Pelé põe seu primeiro gol na Copa-1958 como "ponto de virada"
MARCELO FREIRE
Colaboração para a Folha Online
Na história dos 1.279 gols de Pelé, hoje com 67 anos, poucos tiveram a importância do tento marcado no jogo contra País de Gales, pelas quartas-de-final da Copa do Mundo da Suécia-1958, o primeiro de sua coleção de 12 em Mundiais.

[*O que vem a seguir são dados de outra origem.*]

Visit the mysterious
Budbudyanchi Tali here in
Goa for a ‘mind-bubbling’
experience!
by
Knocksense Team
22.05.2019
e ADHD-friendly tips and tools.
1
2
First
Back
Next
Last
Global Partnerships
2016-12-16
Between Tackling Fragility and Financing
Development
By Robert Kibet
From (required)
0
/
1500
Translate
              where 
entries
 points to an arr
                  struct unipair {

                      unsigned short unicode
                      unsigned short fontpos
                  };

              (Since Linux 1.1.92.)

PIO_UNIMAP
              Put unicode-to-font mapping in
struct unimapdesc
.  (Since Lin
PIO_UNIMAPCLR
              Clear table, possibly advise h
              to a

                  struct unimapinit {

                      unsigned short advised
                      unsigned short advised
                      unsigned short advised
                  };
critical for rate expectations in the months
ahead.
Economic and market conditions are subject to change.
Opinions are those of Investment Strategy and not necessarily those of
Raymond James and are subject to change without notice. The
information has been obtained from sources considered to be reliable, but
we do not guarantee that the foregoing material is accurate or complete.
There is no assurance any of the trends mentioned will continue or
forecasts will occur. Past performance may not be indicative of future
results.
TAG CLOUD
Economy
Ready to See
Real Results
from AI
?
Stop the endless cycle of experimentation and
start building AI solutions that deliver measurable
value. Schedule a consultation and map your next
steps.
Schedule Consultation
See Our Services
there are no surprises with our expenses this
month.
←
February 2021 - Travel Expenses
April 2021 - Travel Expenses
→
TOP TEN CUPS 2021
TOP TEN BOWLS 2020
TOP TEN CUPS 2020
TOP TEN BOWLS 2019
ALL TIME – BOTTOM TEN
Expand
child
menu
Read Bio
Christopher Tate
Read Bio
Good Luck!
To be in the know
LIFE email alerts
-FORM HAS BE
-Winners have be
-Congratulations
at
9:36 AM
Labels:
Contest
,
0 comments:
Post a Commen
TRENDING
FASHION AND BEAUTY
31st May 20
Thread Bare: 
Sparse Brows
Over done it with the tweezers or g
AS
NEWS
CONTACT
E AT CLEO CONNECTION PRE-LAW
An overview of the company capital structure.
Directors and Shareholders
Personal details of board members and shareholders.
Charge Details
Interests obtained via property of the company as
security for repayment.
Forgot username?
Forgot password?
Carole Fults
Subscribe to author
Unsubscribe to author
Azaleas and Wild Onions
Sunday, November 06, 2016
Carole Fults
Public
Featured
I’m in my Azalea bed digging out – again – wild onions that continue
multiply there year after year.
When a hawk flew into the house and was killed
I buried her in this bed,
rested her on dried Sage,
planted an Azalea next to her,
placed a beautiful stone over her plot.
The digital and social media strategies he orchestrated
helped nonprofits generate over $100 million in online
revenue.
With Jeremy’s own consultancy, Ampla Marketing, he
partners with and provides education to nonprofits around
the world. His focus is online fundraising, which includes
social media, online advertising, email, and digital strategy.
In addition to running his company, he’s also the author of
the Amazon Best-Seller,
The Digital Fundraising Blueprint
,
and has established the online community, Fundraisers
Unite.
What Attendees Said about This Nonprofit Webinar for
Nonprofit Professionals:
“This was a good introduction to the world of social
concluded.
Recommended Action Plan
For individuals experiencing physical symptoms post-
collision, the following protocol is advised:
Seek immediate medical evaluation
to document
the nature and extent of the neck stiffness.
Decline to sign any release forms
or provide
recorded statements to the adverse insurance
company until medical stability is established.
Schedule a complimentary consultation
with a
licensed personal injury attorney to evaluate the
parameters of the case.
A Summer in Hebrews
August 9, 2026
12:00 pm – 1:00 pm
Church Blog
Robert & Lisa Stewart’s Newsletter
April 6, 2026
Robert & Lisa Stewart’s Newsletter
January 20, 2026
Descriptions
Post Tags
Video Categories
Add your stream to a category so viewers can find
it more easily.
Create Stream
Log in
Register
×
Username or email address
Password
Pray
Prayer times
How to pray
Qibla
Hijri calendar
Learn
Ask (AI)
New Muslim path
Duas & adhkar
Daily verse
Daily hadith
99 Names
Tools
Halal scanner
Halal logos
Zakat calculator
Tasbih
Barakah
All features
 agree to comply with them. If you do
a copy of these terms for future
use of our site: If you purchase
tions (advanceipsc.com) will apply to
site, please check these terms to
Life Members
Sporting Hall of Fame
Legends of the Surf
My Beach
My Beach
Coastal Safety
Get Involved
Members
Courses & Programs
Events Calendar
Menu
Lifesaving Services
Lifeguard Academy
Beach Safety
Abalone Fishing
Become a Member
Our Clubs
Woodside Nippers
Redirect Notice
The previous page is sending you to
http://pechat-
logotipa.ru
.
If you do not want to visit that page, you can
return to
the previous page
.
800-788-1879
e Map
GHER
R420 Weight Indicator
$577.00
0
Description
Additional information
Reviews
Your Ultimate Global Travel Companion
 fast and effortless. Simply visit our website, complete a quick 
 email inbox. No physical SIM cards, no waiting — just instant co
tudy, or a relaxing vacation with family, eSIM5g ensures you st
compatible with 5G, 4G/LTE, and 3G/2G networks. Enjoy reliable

Assista a entrevista com Pelé e Pepe
Depois de passar pela primeira fase com duas vitórias e um empate, e embalado pelo grande desempenho no jogo anterior, quando havia vencido a URSS por 2 a 0, o Brasil chegou às quartas-de-final da Copa-1958 contra uma seleção conhecida por ser muito retranqueira.
Nesta partida contra País de Gales, a equipe brasileira só conseguiu marcar aos 21min do segundo tempo, quando Pelé recebeu a bola dentro da área, matou no peito, e, sem deixá-la cair, deu um leve toque por baixo para fintar o zagueiro galês e fuzilar no canto direito do goleiro Kelsey.
Depois de superar o time britânico, o Brasil também bateria França e Suécia, ambas por 5 a 2, para levar o título.
"O País de Gales era uma equipe que jogava totalmente atrás. Graças a Deus, no finzinho eu fiz aquele gol e o Brasil ganhou de 1 a 0", relembra Pelé, que salienta a importância do lance em sua carreira na seleção brasileira.
"Esse gol [contra País de Gales] foi o que me deu confiança para ficar na equipe", recorda.
Naquele ano, Pelé tinha apenas 17, ainda no princípio de sua história vitoriosa pelo Santos e pelo Brasil.
Segundo Zito, os atletas brasileiros reconheciam o talento do novato, mas sem perceber a importância que o jogador teria para a seleção nos anos seguintes. "Nós nunca tivemos uma percepção sobre isso. Eu jogava com ele no Santos e acompanhei sua carreira, foi muito jovem e desabrochou na Copa do Mundo", conta Zito.
Zagallo, no entanto, diz que já era possível perceber algo diferente em Pelé. "Apesar de ser um garoto, nós já sabíamos da qualidade dele. Ele só foi crescendo durante a Copa do Mundo", relata.
Apesar de muito jovem na ocasião, Pelé conta que o título ficou marcado em sua memória. "Não dá pra esquecer, né? Sendo campeão do mundo com 17 anos, coisa que nunca tinha acontecido. Não dá pra esquecer", finaliza o ex-camisa 10 da seleção brasileira.